WORK TO COMPLETE - Reproduce every one of the rows below word for word.
RECORDS SHOWN Block Start
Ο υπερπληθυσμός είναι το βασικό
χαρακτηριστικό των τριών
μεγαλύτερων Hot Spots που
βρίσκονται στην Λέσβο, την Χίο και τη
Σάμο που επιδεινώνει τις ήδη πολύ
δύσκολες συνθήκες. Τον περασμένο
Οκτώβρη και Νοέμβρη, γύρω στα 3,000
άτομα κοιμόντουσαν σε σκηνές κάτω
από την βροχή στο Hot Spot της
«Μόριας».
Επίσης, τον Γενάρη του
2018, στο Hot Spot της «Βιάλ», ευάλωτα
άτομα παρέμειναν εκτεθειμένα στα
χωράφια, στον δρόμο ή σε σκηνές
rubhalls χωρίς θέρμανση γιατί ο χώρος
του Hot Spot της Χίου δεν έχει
RECORDS SHOWN Block End
EXERCISE RESPONSE -
Ο υπερπληθυσμός είναι το βασικό
χαρακτηριστικό των τριών
μεγαλύτερων Hot Spots που
βρίσκονται στην Λέσβο, την Χίο και τη
Σάμο που επιδεινώνει τις ήδη πολύ
δύσκολες συνθήκες. Τον περασμένο
Οκτώβρη και Νοέμβρη, γύρω στα 3,000
άτομα κοιμόντουσαν σε σκηνές κάτω
από την βροχή στο Hot Spot της
«Μόριας».
Επίσης, τον Γενάρη του
2018, στο Hot Spot της «Βιάλ», ευάλωτα
άτομα παρέμειναν εκτεθειμένα στα
χωράφια, στον δρόμο ή σε σκηνές
rubhalls χωρίς θέρμανση γιατί ο χώρος
του Hot Spot της Χίου δεν έχει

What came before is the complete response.